As indagações que se colocam com as intenções e intervenções urbanizadoras do Estado em favelas envolvem a questão sobre se as condições anteriores foram alteradas de forma a compor um novo tipo de espaço em contraste com o âmbito não-urbanizado ou semi-urbanizado e sobre as mudanças culturais pretendidas. As respostas a estas  indagações se o “antes” se transforma no “novo” é que não se apagou plenamente o “antes” nem se estabeleceu tampouco o”novo” por completo.

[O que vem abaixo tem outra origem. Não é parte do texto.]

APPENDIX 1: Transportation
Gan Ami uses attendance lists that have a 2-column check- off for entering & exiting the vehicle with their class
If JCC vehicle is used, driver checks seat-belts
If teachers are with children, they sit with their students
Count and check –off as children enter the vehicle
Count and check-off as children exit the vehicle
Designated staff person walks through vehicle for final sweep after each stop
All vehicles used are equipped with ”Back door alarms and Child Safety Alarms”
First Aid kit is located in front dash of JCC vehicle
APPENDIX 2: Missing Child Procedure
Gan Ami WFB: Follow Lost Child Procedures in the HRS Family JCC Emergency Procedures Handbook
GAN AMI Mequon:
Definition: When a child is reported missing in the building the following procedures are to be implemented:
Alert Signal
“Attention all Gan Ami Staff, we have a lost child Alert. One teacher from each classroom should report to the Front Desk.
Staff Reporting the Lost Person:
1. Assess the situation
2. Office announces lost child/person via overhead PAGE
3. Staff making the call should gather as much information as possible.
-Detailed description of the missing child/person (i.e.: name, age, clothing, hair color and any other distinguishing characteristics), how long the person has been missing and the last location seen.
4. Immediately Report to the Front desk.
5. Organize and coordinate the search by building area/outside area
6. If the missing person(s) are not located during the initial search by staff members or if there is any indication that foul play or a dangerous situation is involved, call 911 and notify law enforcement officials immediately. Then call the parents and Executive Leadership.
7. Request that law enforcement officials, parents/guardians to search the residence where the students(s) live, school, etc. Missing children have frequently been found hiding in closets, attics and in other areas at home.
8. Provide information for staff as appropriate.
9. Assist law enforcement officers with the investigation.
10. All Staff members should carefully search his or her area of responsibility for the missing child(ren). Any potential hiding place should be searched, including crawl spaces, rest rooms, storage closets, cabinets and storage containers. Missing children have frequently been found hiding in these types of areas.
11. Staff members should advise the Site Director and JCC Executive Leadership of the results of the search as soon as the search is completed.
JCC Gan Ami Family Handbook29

Em âmbitos não-urbanizados ou semi-urbanizados improvisadamente como encontrados nas favelas, a valorização do espaço público se fez em movimentos difusos e em ritmos repetitivos mas desregrados por conta de ações individuais, embora , em determinados momentos, tenha se constituído o público como lugar da ação quando a prioridade da solidariedade comunitária configurou redes clandestinas para se prover serviços de infraestrutura básica alternativa. Estar num âmbito não-urbanizado ou semi-urbanizado possibilitou passagens entre o público e o privado, porosidades entre favela e cidade formal. Mas efeitos da incompletude das intervenções do Estado, que poderia ser pensada também como um processo mas que não é colocada claramente assim por este, são a não dissociação plena entre esfera pública e esfera privada própria de âmbitos urbanizados, mas um conjunto difuso de passagens, porosidades e percursos entre uma e outra no interior das favelas, criando espaços intermediários semi-públicos e semi-privados.

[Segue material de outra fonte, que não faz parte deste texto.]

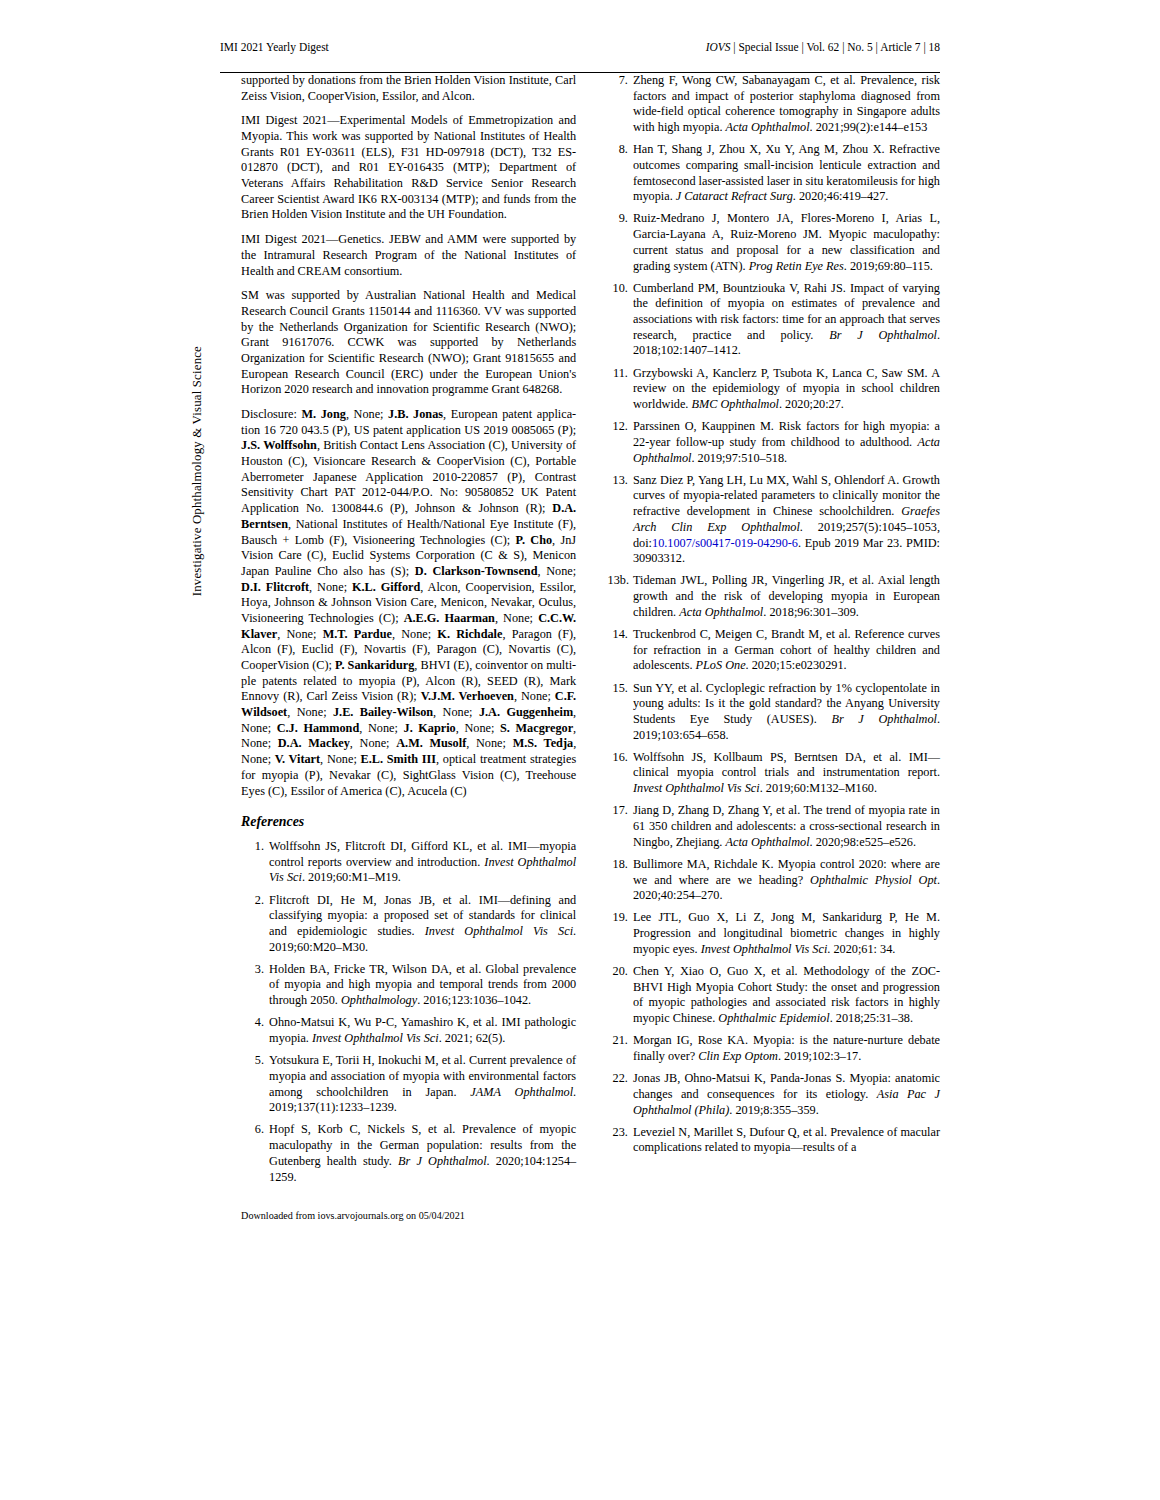IMI 2021 Yearly Digest
IOVS | Special Issue | Vol. 62 | No. 5 | Article 7 | 18
Investigative Ophthalmology & Visual Science
supported by donations from the Brien Holden Vision Institute, Carl Zeiss Vision, CooperVision, Essilor, and Alcon.
IMI Digest 2021—Experimental Models of Emmetropization and Myopia. This work was supported by National Institutes of Health Grants R01 EY-03611 (ELS), F31 HD-097918 (DCT), T32 ES-012870 (DCT), and R01 EY-016435 (MTP); Department of Veterans Affairs Rehabilitation R&D Service Senior Research Career Scientist Award IK6 RX-003134 (MTP); and funds from the Brien Holden Vision Institute and the UH Foundation.
IMI Digest 2021—Genetics. JEBW and AMM were supported by the Intramural Research Program of the National Institutes of Health and CREAM consortium.
SM was supported by Australian National Health and Medical Research Council Grants 1150144 and 1116360. VV was supported by the Netherlands Organization for Scientific Research (NWO); Grant 91617076. CCWK was supported by Netherlands Organization for Scientific Research (NWO); Grant 91815655 and European Research Council (ERC) under the European Union's Horizon 2020 research and innovation programme Grant 648268.
Disclosure: M. Jong, None; J.B. Jonas, European patent application 16 720 043.5 (P), US patent application US 2019 0085065 (P); J.S. Wolffsohn, British Contact Lens Association (C), University of Houston (C), Visioncare Research & CooperVision (C), Portable Aberrometer Japanese Application 2010-220857 (P), Contrast Sensitivity Chart PAT 2012-044/P.O. No: 90580852 UK Patent Application No. 1300844.6 (P), Johnson & Johnson (R); D.A. Berntsen, National Institutes of Health/National Eye Institute (F), Bausch + Lomb (F), Visioneering Technologies (C); P. Cho, JnJ Vision Care (C), Euclid Systems Corporation (C & S), Menicon Japan Pauline Cho also has (S); D. Clarkson-Townsend, None; D.I. Flitcroft, None; K.L. Gifford, Alcon, Coopervision, Essilor, Hoya, Johnson & Johnson Vision Care, Menicon, Nevakar, Oculus, Visioneering Technologies (C); A.E.G. Haarman, None; C.C.W. Klaver, None; M.T. Pardue, None; K. Richdale, Paragon (F), Alcon (F), Euclid (F), Novartis (F), Paragon (C), Novartis (C), CooperVision (C); P. Sankaridurg, BHVI (E), coinventor on multiple patents related to myopia (P), Alcon (R), SEED (R), Mark Ennovy (R), Carl Zeiss Vision (R); V.J.M. Verhoeven, None; C.F. Wildsoet, None; J.E. Bailey-Wilson, None; J.A. Guggenheim, None; C.J. Hammond, None; J. Kaprio, None; S. Macgregor, None; D.A. Mackey, None; A.M. Musolf, None; M.S. Tedja, None; V. Vitart, None; E.L. Smith III, optical treatment strategies for myopia (P), Nevakar (C), SightGlass Vision (C), Treehouse Eyes (C), Essilor of America (C), Acucela (C)
References
Wolffsohn JS, Flitcroft DI, Gifford KL, et al. IMI—myopia control reports overview and introduction. Invest Ophthalmol Vis Sci. 2019;60:M1–M19.
Flitcroft DI, He M, Jonas JB, et al. IMI—defining and classifying myopia: a proposed set of standards for clinical and epidemiologic studies. Invest Ophthalmol Vis Sci. 2019;60:M20–M30.
Holden BA, Fricke TR, Wilson DA, et al. Global prevalence of myopia and high myopia and temporal trends from 2000 through 2050. Ophthalmology. 2016;123:1036–1042.
Ohno-Matsui K, Wu P-C, Yamashiro K, et al. IMI pathologic myopia. Invest Ophthalmol Vis Sci. 2021; 62(5).
Yotsukura E, Torii H, Inokuchi M, et al. Current prevalence of myopia and association of myopia with environmental factors among schoolchildren in Japan. JAMA Ophthalmol. 2019;137(11):1233–1239.
Hopf S, Korb C, Nickels S, et al. Prevalence of myopic maculopathy in the German population: results from the Gutenberg health study. Br J Ophthalmol. 2020;104:1254–1259.
Zheng F, Wong CW, Sabanayagam C, et al. Prevalence, risk factors and impact of posterior staphyloma diagnosed from wide-field optical coherence tomography in Singapore adults with high myopia. Acta Ophthalmol. 2021;99(2):e144–e153
Han T, Shang J, Zhou X, Xu Y, Ang M, Zhou X. Refractive outcomes comparing small-incision lenticule extraction and femtosecond laser-assisted laser in situ keratomileusis for high myopia. J Cataract Refract Surg. 2020;46:419–427.
Ruiz-Medrano J, Montero JA, Flores-Moreno I, Arias L, Garcia-Layana A, Ruiz-Moreno JM. Myopic maculopathy: current status and proposal for a new classification and grading system (ATN). Prog Retin Eye Res. 2019;69:80–115.
Cumberland PM, Bountziouka V, Rahi JS. Impact of varying the definition of myopia on estimates of prevalence and associations with risk factors: time for an approach that serves research, practice and policy. Br J Ophthalmol. 2018;102:1407–1412.
Grzybowski A, Kanclerz P, Tsubota K, Lanca C, Saw SM. A review on the epidemiology of myopia in school children worldwide. BMC Ophthalmol. 2020;20:27.
Parssinen O, Kauppinen M. Risk factors for high myopia: a 22-year follow-up study from childhood to adulthood. Acta Ophthalmol. 2019;97:510–518.
Sanz Diez P, Yang LH, Lu MX, Wahl S, Ohlendorf A. Growth curves of myopia-related parameters to clinically monitor the refractive development in Chinese schoolchildren. Graefes Arch Clin Exp Ophthalmol. 2019;257(5):1045–1053, doi:10.1007/s00417-019-04290-6. Epub 2019 Mar 23. PMID: 30903312.
13b. Tideman JWL, Polling JR, Vingerling JR, et al. Axial length growth and the risk of developing myopia in European children. Acta Ophthalmol. 2018;96:301–309.
Truckenbrod C, Meigen C, Brandt M, et al. Reference curves for refraction in a German cohort of healthy children and adolescents. PLoS One. 2020;15:e0230291.
Sun YY, et al. Cycloplegic refraction by 1% cyclopentolate in young adults: Is it the gold standard? the Anyang University Students Eye Study (AUSES). Br J Ophthalmol. 2019;103:654–658.
Wolffsohn JS, Kollbaum PS, Berntsen DA, et al. IMI—clinical myopia control trials and instrumentation report. Invest Ophthalmol Vis Sci. 2019;60:M132–M160.
Jiang D, Zhang D, Zhang Y, et al. The trend of myopia rate in 61 350 children and adolescents: a cross-sectional research in Ningbo, Zhejiang. Acta Ophthalmol. 2020;98:e525–e526.
Bullimore MA, Richdale K. Myopia control 2020: where are we and where are we heading? Ophthalmic Physiol Opt. 2020;40:254–270.
Lee JTL, Guo X, Li Z, Jong M, Sankaridurg P, He M. Progression and longitudinal biometric changes in highly myopic eyes. Invest Ophthalmol Vis Sci. 2020;61: 34.
Chen Y, Xiao O, Guo X, et al. Methodology of the ZOC-BHVI High Myopia Cohort Study: the onset and progression of myopic pathologies and associated risk factors in highly myopic Chinese. Ophthalmic Epidemiol. 2018;25:31–38.
Morgan IG, Rose KA. Myopia: is the nature-nurture debate finally over? Clin Exp Optom. 2019;102:3–17.
Jonas JB, Ohno-Matsui K, Panda-Jonas S. Myopia: anatomic changes and consequences for its etiology. Asia Pac J Ophthalmol (Phila). 2019;8:355–359.
Leveziel N, Marillet S, Dufour Q, et al. Prevalence of macular complications related to myopia—results of a
Downloaded from iovs.arvojournals.org on 05/04/2021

A sinalização que se evidencia é que não se completou a valorização do privado, ou seja a moradia ainda não contém, ou não esta articulada  a todos os elementos básicos para a vida cotidiana,   enquanto que a ideia da mobilidade urbana deveria “deslizar” da questão técnica dos níveis e soluções dos congestionamentos para as pessoas na resolução das suas necessidades de atingir seus destinos cotidianos de trabalho, educação saúde, cultura, lazer...independentemente da hierarquia sócio-economica dos lugares, permitindo um trânsito para a equidade social de forma plena e efetiva, ou seja o direito a todos de se deslocarem, e terem condições de moradia em igualdade, como um futuro desejado.(Kleiman, 2004;2015).